Fünfzig Jahre ständig am Puls der Zeit
Thale/MZ. - Trotzdem: "Etwas Wehmut ist dabei", gesteht der Ex-Berliner, der vor 30 Jahren nach Thale kam, um das Geschäft seines Schwiegervaters in der Karl-Marx-Straße 8 zu übernehmen. Weil der eigene Nachwuchs nicht in die elterlichen Fußstapfen treten wollte, geht nun eine über 100-jährige Familientradition unweigerlich zu Ende.
Erste Haus am Platz
An gleicher Stelle, in der damaligen Hüttenchaussee 36, hatte 1897 der Uhrmacher Albert Brüggemann sein Geschäft eröffnet. Es galt als erstes (Uhren-)Haus am Platze. Als Schwiegersohn Bernhard Langgut 1938 den Betrieb übernahm, gehörte das Pflaster vor der Ladentür schon zur Adolf-Hitler-Straße.
Und als Tochter Helga das väterliche Handwerk erlernte, war Thales Geschäftsmagistrale bereits zur Karl-Marx-Straße mutiert. Doch die frisch gebackene Uhrmacherin zog es von der Bode an die Spree. Ein Uhrmacher-Meister aus Berlin-Schöneweide suchte per Annonce neue Fachkräfte. Es war der Ex-Lehrherr von Peter Schulz. Zwar arbeitete Schulz inzwischen in einer anderen Werkstatt, die aber mit seinem Ausbildungsbetrieb verwandtschaftlich verbunden war - die schicksalhafte Begegnung mit Helga Langgut war damit unausweichlich. Und natürlich folgenreich. 1974 gingen Helga und Peter Schulz nach Thale. Und Langguts in den Ruhestand. Es war jene Zeit, in der die elektronischen Quarzuhren die mechanische Federzuguhr verdrängten und sich das Berufsbild des Uhrmachers ein erstes Mal änderte.
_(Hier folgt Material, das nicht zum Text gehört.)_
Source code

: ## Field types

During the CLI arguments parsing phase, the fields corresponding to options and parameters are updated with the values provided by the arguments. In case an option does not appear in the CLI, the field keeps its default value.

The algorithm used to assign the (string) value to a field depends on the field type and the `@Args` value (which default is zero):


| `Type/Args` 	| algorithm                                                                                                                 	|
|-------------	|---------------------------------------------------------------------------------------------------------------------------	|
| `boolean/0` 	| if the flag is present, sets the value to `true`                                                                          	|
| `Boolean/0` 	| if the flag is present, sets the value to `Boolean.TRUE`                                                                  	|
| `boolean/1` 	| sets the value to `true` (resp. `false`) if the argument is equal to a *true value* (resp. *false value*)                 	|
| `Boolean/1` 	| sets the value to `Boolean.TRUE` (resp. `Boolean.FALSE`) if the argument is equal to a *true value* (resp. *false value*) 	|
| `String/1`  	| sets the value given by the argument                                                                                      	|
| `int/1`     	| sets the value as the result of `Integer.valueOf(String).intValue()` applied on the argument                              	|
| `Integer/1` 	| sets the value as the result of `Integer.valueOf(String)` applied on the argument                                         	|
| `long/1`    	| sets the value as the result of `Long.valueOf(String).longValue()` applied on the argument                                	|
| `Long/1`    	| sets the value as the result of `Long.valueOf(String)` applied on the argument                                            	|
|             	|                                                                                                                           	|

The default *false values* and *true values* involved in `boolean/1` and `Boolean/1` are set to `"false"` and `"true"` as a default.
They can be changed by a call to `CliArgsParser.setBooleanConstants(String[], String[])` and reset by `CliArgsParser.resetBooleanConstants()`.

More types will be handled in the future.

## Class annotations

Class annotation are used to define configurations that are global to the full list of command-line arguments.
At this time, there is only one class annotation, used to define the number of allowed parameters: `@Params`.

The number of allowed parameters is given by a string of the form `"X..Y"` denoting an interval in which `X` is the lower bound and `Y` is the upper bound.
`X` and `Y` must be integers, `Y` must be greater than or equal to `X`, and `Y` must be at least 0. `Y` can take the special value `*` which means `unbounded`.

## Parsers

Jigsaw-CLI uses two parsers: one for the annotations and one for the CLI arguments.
Den zweiten großen Einschnitt erlebte das Uhrmacher-Paar nach der Wende, als die Invasion der Billiguhren begann, Uhrenreparatur und -service schlagartig an Bedeutung verloren. Der Uhrmacher avancierte zum Verkäufer, 50 Prozent des Umsatzes machten Schulzes zuletzt mit dem Verkauf von Schmuck. "Hochwertiges wird aber kaum verlangt, die Kaufkraft ist zu gering", spüren die Geschäftsleute. Urlauber spielen als Kunden nur noch eine untergeordnete Rolle.
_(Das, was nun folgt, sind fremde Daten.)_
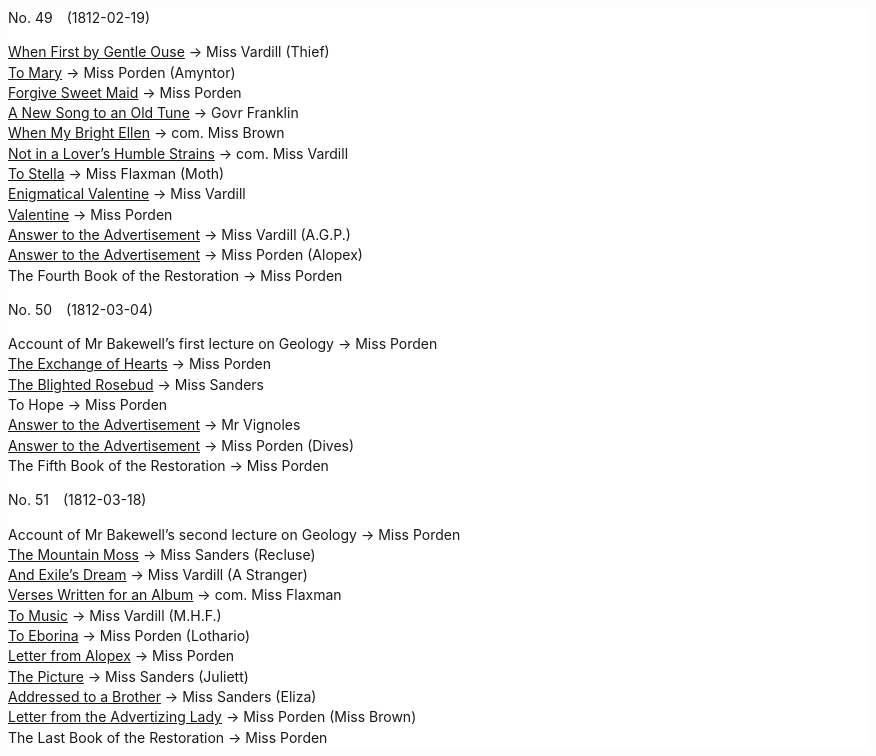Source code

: <div class="bottom">
<span class="meeting">No. 49&emsp;(1812-02-19)</span>  
</div>

[When First by Gentle Ouse](../../season-4/meeting-49/ouse) → <span class="name">Miss Vardill</span> <span class="alias">(Thief)</span>  
[To Mary](../../season-4/meeting-49/mary) → <span class="name">Miss Porden</span> <span class="alias">(Amyntor)</span>  
[Forgive Sweet Maid](../../season-4/meeting-49/maid) → <span class="name">Miss Porden</span>  
[A New Song to an Old Tune](../../season-4/meeting-49/song) → <span class="name">Govr Franklin</span>  
[When My Bright Ellen](../../season-4/meeting-49/ellen) → <span class="name">com. Miss Brown</span>  
[Not in a Lover’s Humble Strains](../../season-4/meeting-49/strains) → <span class="name">com. Miss Vardill</span>  
[To Stella](../../season-4/meeting-49/stella) → <span class="name">Miss Flaxman</span> <span class="alias">(Moth)</span>  
[Enigmatical Valentine](../../season-4/meeting-49/enigmatical) → <span class="name">Miss Vardill</span>  
[Valentine](../../season-4/meeting-49/valentine) → <span class="name">Miss Porden</span> <span data-tippy="Not included in original list" class="green"><i class="fa fa-info-circle" aria-hidden="true"></i></span>  
[Answer to the Advertisement](../../season-4/meeting-49/answer-1) → <span class="name">Miss Vardill</span> <span class="alias">(A.G.P.)</span>  
[Answer to the Advertisement](../../season-4/meeting-49/answer-2) → <span class="name">Miss Porden</span> <span class="alias">(Alopex)</span>  
<span class="grey">The Fourth Book of the Restoration → Miss Porden</span>

<div class="bottom">
<span class="meeting">No. 50&emsp;(1812-03-04)</span>  
</div>

<span class="grey">Account of Mr Bakewell’s first lecture on Geology → Miss Porden</span>  
[The Exchange of Hearts](../../season-4/meeting-50/exchange) → <span class="name">Miss Porden</span>  
[The Blighted Rosebud](../../season-4/meeting-50/rosebud) → <span class="name">Miss Sanders</span>  
<span class="grey">To Hope → Miss Porden</span>  
[Answer to the Advertisement](../../season-4/meeting-50/answer-1) → <span class="name">Mr Vignoles</span>  
[Answer to the Advertisement](../../season-4/meeting-50/answer-2) → <span class="name">Miss Porden</span> <span class="alias">(Dives)</span>  
<span class="grey">The Fifth Book of the Restoration → Miss Porden</span>

<div class="bottom">
<span class="meeting">No. 51&emsp;(1812-03-18)</span>  
</div>

<span class="grey">Account of Mr Bakewell’s second lecture on Geology → Miss Porden</span>  
[The Mountain Moss](../../season-4/meeting-51/moss) → <span class="name">Miss Sanders</span> <span class="alias">(Recluse)</span>  
[And Exile’s Dream](../../season-4/meeting-51/exile) → <span class="name">Miss Vardill</span> <span class="alias">(A Stranger)</span>  
[Verses Written for an Album](../../season-4/meeting-51/verses) → <span class="name">com. Miss Flaxman</span>  
[To Music](../../season-4/meeting-51/music) → <span class="name">Miss Vardill</span> <span class="alias">(M.H.F.)</span>  
[To Eborina](../../season-4/meeting-51/eborina) → <span class="name">Miss Porden</span> <span class="alias">(Lothario)</span>  
[Letter from Alopex](../../season-4/meeting-51/alopex) → <span class="name">Miss Porden</span>  
[The Picture](../../season-4/meeting-51/picture) → <span class="name">Miss Sanders</span> <span class="alias">(Juliett)</span>  
[Addressed to a Brother](../../season-4/meeting-51/brother) → <span class="name">Miss Sanders</span> <span class="alias">(Eliza)</span>  
[Letter from the Advertizing Lady](../../season-4/meeting-51/letter) → <span class="name">Miss Porden</span> <span class="alias">(Miss Brown)</span>  
<span class="grey">The Last Book of the Restoration → Miss Porden</span>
Vorbei auch die Zeiten, als "nach Schichtschluss der Hütte die Straße und der Laden voll waren". Dafür profitierten Schulzes von zahlreichen Stammkunden. "Manchmal kamen sie mit Uhren, die wir schon vor zehn oder 20 Jahren repariert haben", freut sich Peter Schulz. Noch größer war die Freude, wenn 'mal eine alte Taschenuhr auf dem Werktisch landete. Dann wurde die Reparatur zur Kür. Und Peter Schulz hatte wieder das Gefühl, "doch einen schönen Beruf erlernt zu haben". Wenn er am Vorabend seines 65. Geburtstages von einem "erfüllten Berufsleben" spricht, denkt er auch an seine fast 20-jährige Tätigkeit als Innungsobermeister, gesteht der leidenschaftliche Handwerker.
Pflege eigener Uhren
Doch auch sein Leben im Ruhestand werde ausgefüllt sein, ist Schulz überzeugt. Schließlich seien beide leidenschaftliche Wanderer und Globetrotter, die selbst Australien schon zweifach besuchten, aber noch manchen Landstrich entdecken wollen. Und in Thale warten der Garten und der private Uhren-Fundus auf meisterliche Pflege, schmunzelt Schulz. Das Geschäft bleibt übrigens in fachmännischer Hand, der Quedlinburger Uhrmacher Andreas Ott wird es weiterführen.